In practice this means: define your worker system prompt and tool list once, then reuse them for every worker spawn. Do not customize per-worker unless the task genuinely requires different tools.

# Shared config reused across all workers
SHARED_WORKER_CONFIG = CacheSafeParams(
    system_prompt=WORKER_SYSTEM,
    tools=tuple(COORDINATOR_TOOLS),
    model="claude-sonnet-4-20250514",
    context_prefix=(),
)

async def spawn_with_cache(
    client: anthropic.Anthropic,
    config: CacheSafeParams,
    prompt: str,
) -> str:
    """Spawn a worker using shared config for cache efficiency."""
    response = client.messages.create(
        model=config.model,
        max_tokens=8096,
        system=config.system_prompt,
        messages=[{"role": "user", "content": prompt}],
    )
    return next(
        (b.text for b in response.content if hasattr(b, "text")),
        "",
    )

SendMessage routing

Workers and coordinators can communicate through multiple transports.
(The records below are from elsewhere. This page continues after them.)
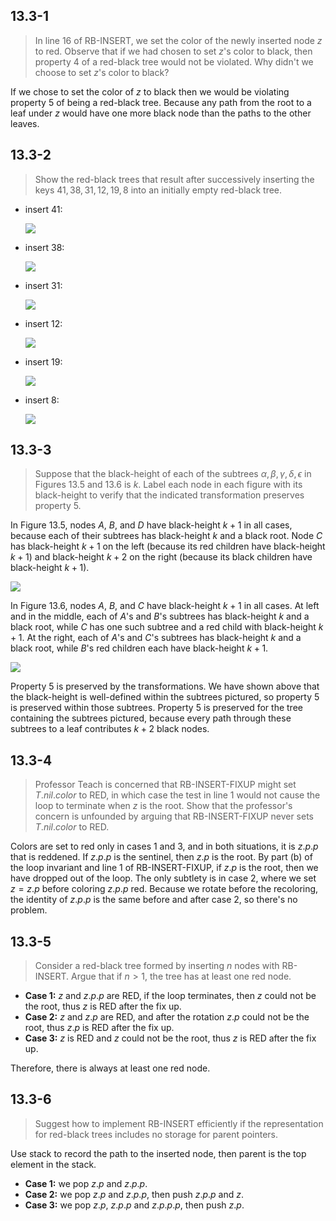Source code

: ## 13.3-1

> In line 16 of $\text{RB-INSERT}$, we set the color of the newly inserted node $z$ to red. Observe that if we had chosen to set $z$'s color to black, then property 4 of a red-black tree would not be violated. Why didn't we choose to set $z$'s color to black?

If we chose to set the color of $z$ to black then we would be violating property 5 of being a red-black tree. Because any path from the root to a leaf under $z$ would have one more black node than the paths to the other leaves.

## 13.3-2

> Show the red-black trees that result after successively inserting the keys $41, 38, 31, 12, 19, 8$ into an initially empty red-black tree.

- insert $41$:

    ![](https://i.imgur.com/yzKIPiU.png?width=30rem)

- insert $38$:

    ![](https://i.imgur.com/ckLm7La.png?width=30rem)

- insert $31$:

    ![](https://i.imgur.com/eWiDrLo.png?width=30rem)

- insert $12$:

    ![](https://i.imgur.com/74APx0Q.png?width=30rem)

- insert $19$:

    ![](https://i.imgur.com/Um7t4ox.png?width=30rem)

- insert $8$:

    ![](https://i.imgur.com/sKNgCIR.png?width=30rem)

## 13.3-3

> Suppose that the black-height of each of the subtrees $\alpha, \beta, \gamma, \delta, \epsilon$ in Figures 13.5 and 13.6 is $k$. Label each node in each figure with its black-height to verify that the indicated transformation preserves property 5.

In Figure 13.5, nodes $A$, $B$, and $D$ have black-height $k + 1$ in all cases, because each of their subtrees has black-height $k$ and a black root. Node $C$ has black-height $k + 1$ on the left (because its red children have black-height $k + 1$) and black-height $k + 2$ on the right (because its black children have black-height $k + 1$).

![](https://i.imgur.com/z6S8WNw.png?width=40rem)

In Figure 13.6, nodes $A$, $B$, and $C$ have black-height $k + 1$ in all cases. At left and in the middle, each of $A$'s and $B$'s subtrees has black-height $k$ and a black root, while $C$ has one such subtree and a red child with black-height $k + 1$. At the right, each of $A$'s and $C$'s subtrees has black-height $k$ and a black root, while $B$'s red children each have black-height $k + 1$.

![](https://i.imgur.com/xfqDlQs.png?width=40rem)

Property 5 is preserved by the transformations. We have shown above that the black-height is well-defined within the subtrees pictured, so property 5 is preserved within those subtrees. Property 5 is preserved for the tree containing the subtrees pictured, because every path through these subtrees to a leaf contributes $k + 2$ black nodes.

## 13.3-4

> Professor Teach is concerned that $\text{RB-INSERT-FIXUP}$ might set $T.nil.color$ to $\text{RED}$, in which case the test in line 1 would not cause the loop to terminate when $z$ is the root. Show that the professor's concern is unfounded by arguing that $\text{RB-INSERT-FIXUP}$ never sets $T.nil.color$ to $\text{RED}$.

Colors are set to red only in cases 1 and 3, and in both situations, it is $z.p.p$ that is reddened. If $z.p.p$ is the sentinel, then $z.p$ is the root. By part (b) of the loop invariant and line 1 of $\text{RB-INSERT-FIXUP}$, if $z.p$ is the root, then we have dropped out of the loop. The only subtlety is in case 2, where we set $z = z.p$ before coloring $z.p.p$ red. Because we rotate before the recoloring, the identity of $z.p.p$ is the same before and after case 2, so there's no problem.

## 13.3-5

> Consider a red-black tree formed by inserting $n$ nodes with $\text{RB-INSERT}$. Argue that if $n > 1$, the tree has at least one red node.

- **Case 1:** $z$ and $z.p.p$ are $\text{RED}$, if the loop terminates, then $z$ could not be the root, thus $z$ is $\text{RED}$ after the fix up.
- **Case 2:** $z$ and $z.p$ are $\text{RED}$, and after the rotation $z.p$ could not be the root, thus $z.p$ is $\text{RED}$ after the fix up.
- **Case 3:** $z$ is $\text{RED}$ and $z$ could not be the root, thus $z$ is $\text{RED}$ after the fix up.

Therefore, there is always at least one red node.

## 13.3-6

> Suggest how to implement $\text{RB-INSERT}$ efficiently if the representation for red-black trees includes no storage for parent pointers.

Use stack to record the path to the inserted node, then parent is the top element in the stack.

- **Case 1:** we pop $z.p$ and $z.p.p$.
- **Case 2:** we pop $z.p$ and $z.p.p$, then push $z.p.p$ and $z$.
- **Case 3:** we pop $z.p$, $z.p.p$ and $z.p.p.p$, then push $z.p$.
The coordinator routes messages based on the target identifier prefix.

def route_message(
    to: str,
    message: str,
    workers: dict[str, WorkerTask],
) -> str:
    """Route a message to a worker by target identifier."""
    if to == "*":
        # Broadcast to all active workers
        for worker in workers.values():
            _deliver(worker.task_id, message)
        return f"Broadcast to {len(workers)} workers"
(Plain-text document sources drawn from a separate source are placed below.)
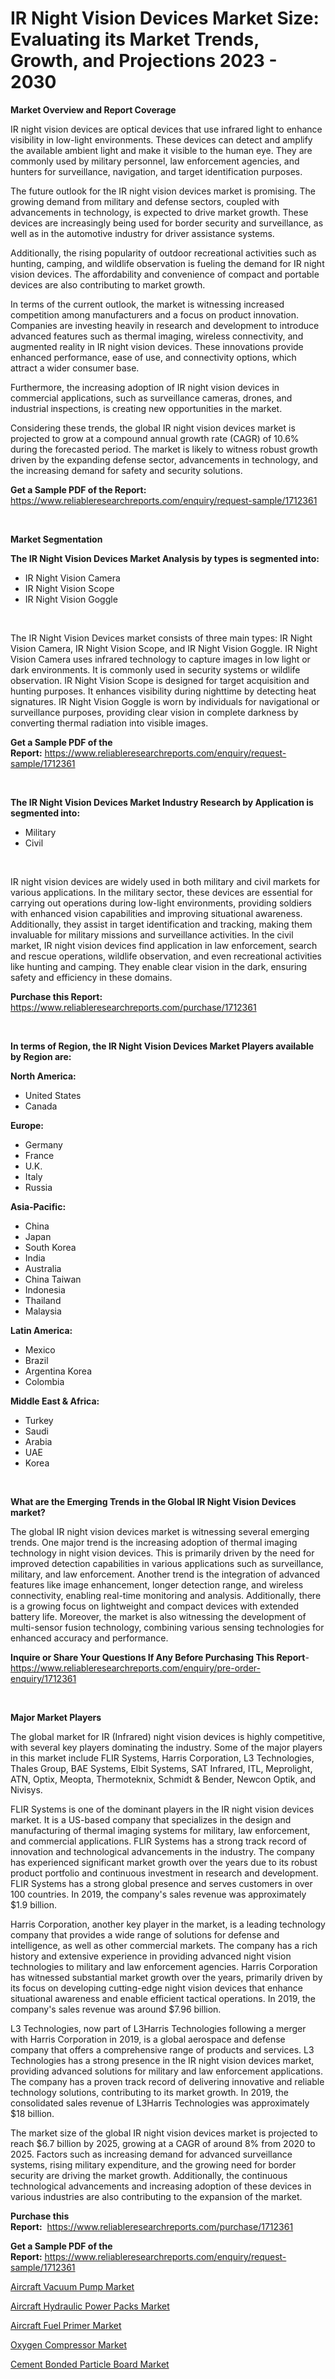 <p><h1>IR Night Vision Devices Market Size: Evaluating its Market Trends, Growth, and Projections 2023 - 2030</h1></p><p><strong>Market Overview and Report Coverage</strong></p>
<p><p>IR night vision devices are optical devices that use infrared light to enhance visibility in low-light environments. These devices can detect and amplify the available ambient light and make it visible to the human eye. They are commonly used by military personnel, law enforcement agencies, and hunters for surveillance, navigation, and target identification purposes.</p><p>The future outlook for the IR night vision devices market is promising. The growing demand from military and defense sectors, coupled with advancements in technology, is expected to drive market growth. These devices are increasingly being used for border security and surveillance, as well as in the automotive industry for driver assistance systems.</p><p>Additionally, the rising popularity of outdoor recreational activities such as hunting, camping, and wildlife observation is fueling the demand for IR night vision devices. The affordability and convenience of compact and portable devices are also contributing to market growth.</p><p>In terms of the current outlook, the market is witnessing increased competition among manufacturers and a focus on product innovation. Companies are investing heavily in research and development to introduce advanced features such as thermal imaging, wireless connectivity, and augmented reality in IR night vision devices. These innovations provide enhanced performance, ease of use, and connectivity options, which attract a wider consumer base.</p><p>Furthermore, the increasing adoption of IR night vision devices in commercial applications, such as surveillance cameras, drones, and industrial inspections, is creating new opportunities in the market.</p><p>Considering these trends, the global IR night vision devices market is projected to grow at a compound annual growth rate (CAGR) of 10.6% during the forecasted period. The market is likely to witness robust growth driven by the expanding defense sector, advancements in technology, and the increasing demand for safety and security solutions.</p></p>
<p><strong>Get a Sample PDF of the Report:</strong> <a href="https://www.reliableresearchreports.com/enquiry/request-sample/1712361">https://www.reliableresearchreports.com/enquiry/request-sample/1712361</a></p>
<p>&nbsp;</p>
<p><strong>Market Segmentation</strong></p>
<p><strong>The IR Night Vision Devices Market Analysis by types is segmented into:</strong></p>
<p><ul><li>IR Night Vision Camera</li><li>IR Night Vision Scope</li><li>IR Night Vision Goggle</li></ul></p>
<p>&nbsp;</p>
<p><p>The IR Night Vision Devices market consists of three main types: IR Night Vision Camera, IR Night Vision Scope, and IR Night Vision Goggle. IR Night Vision Camera uses infrared technology to capture images in low light or dark environments. It is commonly used in security systems or wildlife observation. IR Night Vision Scope is designed for target acquisition and hunting purposes. It enhances visibility during nighttime by detecting heat signatures. IR Night Vision Goggle is worn by individuals for navigational or surveillance purposes, providing clear vision in complete darkness by converting thermal radiation into visible images.</p></p>
<p><strong>Get a Sample PDF of the Report:</strong>&nbsp;<a href="https://www.reliableresearchreports.com/enquiry/request-sample/1712361">https://www.reliableresearchreports.com/enquiry/request-sample/1712361</a></p>
<p>&nbsp;</p>
<p><strong>The IR Night Vision Devices Market Industry Research by Application is segmented into:</strong></p>
<p><ul><li>Military</li><li>Civil</li></ul></p>
<p>&nbsp;</p>
<p><p>IR night vision devices are widely used in both military and civil markets for various applications. In the military sector, these devices are essential for carrying out operations during low-light environments, providing soldiers with enhanced vision capabilities and improving situational awareness. Additionally, they assist in target identification and tracking, making them invaluable for military missions and surveillance activities. In the civil market, IR night vision devices find application in law enforcement, search and rescue operations, wildlife observation, and even recreational activities like hunting and camping. They enable clear vision in the dark, ensuring safety and efficiency in these domains.</p></p>
<p><strong>Purchase this Report:</strong>&nbsp; <a href="https://www.reliableresearchreports.com/purchase/1712361">https://www.reliableresearchreports.com/purchase/1712361</a></p>
<p>&nbsp;</p>
<p><strong>In terms of Region, the IR Night Vision Devices Market Players available by Region are:</strong></p>
<p>
    <p> <strong> North America: </strong>
        <ul>
            <li>United States</li>
            <li>Canada</li>
        </ul>
        </p> 
    <p> <strong> Europe: </strong>
        <ul>
            <li>Germany</li>
            <li>France</li>
            <li>U.K.</li>
            <li>Italy</li>
            <li>Russia</li>
        </ul>
        </p> 
    <p> <strong> Asia-Pacific: </strong>
        <ul>
            <li>China</li>
            <li>Japan</li>
            <li>South Korea</li>
            <li>India</li>
            <li>Australia</li>
            <li>China Taiwan</li>
            <li>Indonesia</li>
            <li>Thailand</li>
            <li>Malaysia</li>
        </ul>
        </p> 
    <p> <strong> Latin America: </strong>
        <ul>
            <li>Mexico</li>
            <li>Brazil</li>
            <li>Argentina Korea</li>
            <li>Colombia</li>
        </ul>
        </p> 
    <p> <strong> Middle East & Africa: </strong>
        <ul>
            <li>Turkey</li>
            <li>Saudi</li>
            <li>Arabia</li>
            <li>UAE</li>
            <li>Korea</li>
        </ul>
    </p>
    </p>
<p>&nbsp;</p>
<p><strong>What are the Emerging Trends in the Global IR Night Vision Devices market?</strong></p>
<p><p>The global IR night vision devices market is witnessing several emerging trends. One major trend is the increasing adoption of thermal imaging technology in night vision devices. This is primarily driven by the need for improved detection capabilities in various applications such as surveillance, military, and law enforcement. Another trend is the integration of advanced features like image enhancement, longer detection range, and wireless connectivity, enabling real-time monitoring and analysis. Additionally, there is a growing focus on lightweight and compact devices with extended battery life. Moreover, the market is also witnessing the development of multi-sensor fusion technology, combining various sensing technologies for enhanced accuracy and performance.</p></p>
<p><strong>Inquire or Share Your Questions If Any Before Purchasing This Report</strong>- <a href="https://www.reliableresearchreports.com/enquiry/pre-order-enquiry/1712361">https://www.reliableresearchreports.com/enquiry/pre-order-enquiry/1712361</a></p>
<p>&nbsp;</p>
<p><strong>Major Market Players</strong></p>
<p><p>The global market for IR (Infrared) night vision devices is highly competitive, with several key players dominating the industry. Some of the major players in this market include FLIR Systems, Harris Corporation, L3 Technologies, Thales Group, BAE Systems, Elbit Systems, SAT Infrared, ITL, Meprolight, ATN, Optix, Meopta, Thermoteknix, Schmidt & Bender, Newcon Optik, and Nivisys. </p><p>FLIR Systems is one of the dominant players in the IR night vision devices market. It is a US-based company that specializes in the design and manufacturing of thermal imaging systems for military, law enforcement, and commercial applications. FLIR Systems has a strong track record of innovation and technological advancements in the industry. The company has experienced significant market growth over the years due to its robust product portfolio and continuous investment in research and development. FLIR Systems has a strong global presence and serves customers in over 100 countries. In 2019, the company's sales revenue was approximately $1.9 billion.</p><p>Harris Corporation, another key player in the market, is a leading technology company that provides a wide range of solutions for defense and intelligence, as well as other commercial markets. The company has a rich history and extensive experience in providing advanced night vision technologies to military and law enforcement agencies. Harris Corporation has witnessed substantial market growth over the years, primarily driven by its focus on developing cutting-edge night vision devices that enhance situational awareness and enable efficient tactical operations. In 2019, the company's sales revenue was around $7.96 billion.</p><p>L3 Technologies, now part of L3Harris Technologies following a merger with Harris Corporation in 2019, is a global aerospace and defense company that offers a comprehensive range of products and services. L3 Technologies has a strong presence in the IR night vision devices market, providing advanced solutions for military and law enforcement applications. The company has a proven track record of delivering innovative and reliable technology solutions, contributing to its market growth. In 2019, the consolidated sales revenue of L3Harris Technologies was approximately $18 billion.</p><p>The market size of the global IR night vision devices market is projected to reach $6.7 billion by 2025, growing at a CAGR of around 8% from 2020 to 2025. Factors such as increasing demand for advanced surveillance systems, rising military expenditure, and the growing need for border security are driving the market growth. Additionally, the continuous technological advancements and increasing adoption of these devices in various industries are also contributing to the expansion of the market.</p></p>
<p><strong>Purchase this Report:</strong>&nbsp;&nbsp;<a href="https://www.reliableresearchreports.com/purchase/1712361">https://www.reliableresearchreports.com/purchase/1712361</a></p>
<p></p>
<p><strong>Get a Sample PDF of the Report:</strong>&nbsp;<a href="https://www.reliableresearchreports.com/enquiry/request-sample/1712361">https://www.reliableresearchreports.com/enquiry/request-sample/1712361</a></p>
<p><p><a href="https://medium.com/@shaniekunze/aircraft-vacuum-pump-market-research-report-its-history-and-forecast-2023-to-2030-b5fa72bbb779">Aircraft Vacuum Pump Market</a></p><p><a href="https://medium.com/@ulicesdoyle2023/aircraft-hydraulic-power-packs-market-size-and-market-trends-complete-industry-overview-2023-to-73307a010f1c">Aircraft Hydraulic Power Packs Market</a></p><p><a href="https://medium.com/@hollymayert/aircraft-fuel-primer-market-analysis-its-cagr-market-segmentation-and-global-industry-overview-f8dbd6c2f51d">Aircraft Fuel Primer Market</a></p><p><a href="https://medium.com/@walkersipes1943/oxygen-compressor-market-research-report-its-history-and-forecast-2023-to-2030-276e7bbeb3e2">Oxygen Compressor Market</a></p><p><a href="https://medium.com/@juliusadams1991/cement-bonded-particle-board-market-insight-market-trends-growth-forecasted-from-2023-to-2030-bde8048bdfa4">Cement Bonded Particle Board Market</a></p></p>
    if to.startswith("uds:"):
        # Unix domain socket peer
        return _send_to_uds(to[4:], message)

    if to.startswith("bridge:"):
        # IDE bridge session
        return _send_to_bridge(to[7:], message)

    # Direct to named worker
    if to in workers:
        _deliver(to, message)
        return f"Delivered to {to}"

    return f"No worker found: {to}"


def _deliver(task_id: str, message: str) -> None:
    """Deliver a message to a worker's inbox (implementation-specific)."""
    pass

def _send_to_uds(path: str, message: str) -> str:
    """Send via Unix domain socket."""
    return f"Sent to UDS: {path}"

def _send_to_bridge(session: str, message: str) -> str:
    """Send via IDE bridge."""
    return f"Sent to bridge: {session}"

Build it yourself

  1. Create a coordinator that only has spawn_worker, send_message, and stop_worker tools. No file access, no bash.
  2. Workers get the full tool set --- bash, read, edit, grep --- and a self-contained prompt that describes exactly what to do.
  3. Workers report results as <task-notification> XML. The coordinator parses the XML and decides what to do next.
  4. The coordinator synthesizes research findings before delegating implementation. Never let a worker implement something based on another worker's raw output --- the coordinator must read, filter, and write a spec first.
  5. Share system prompt and tools across workers for prompt cache efficiency. Every worker with the same (system_prompt, tools, model) tuple gets cache hits on the prefix.
  6. Use asyncio.gather to run independent workers in parallel. Sequential workers waste time and money.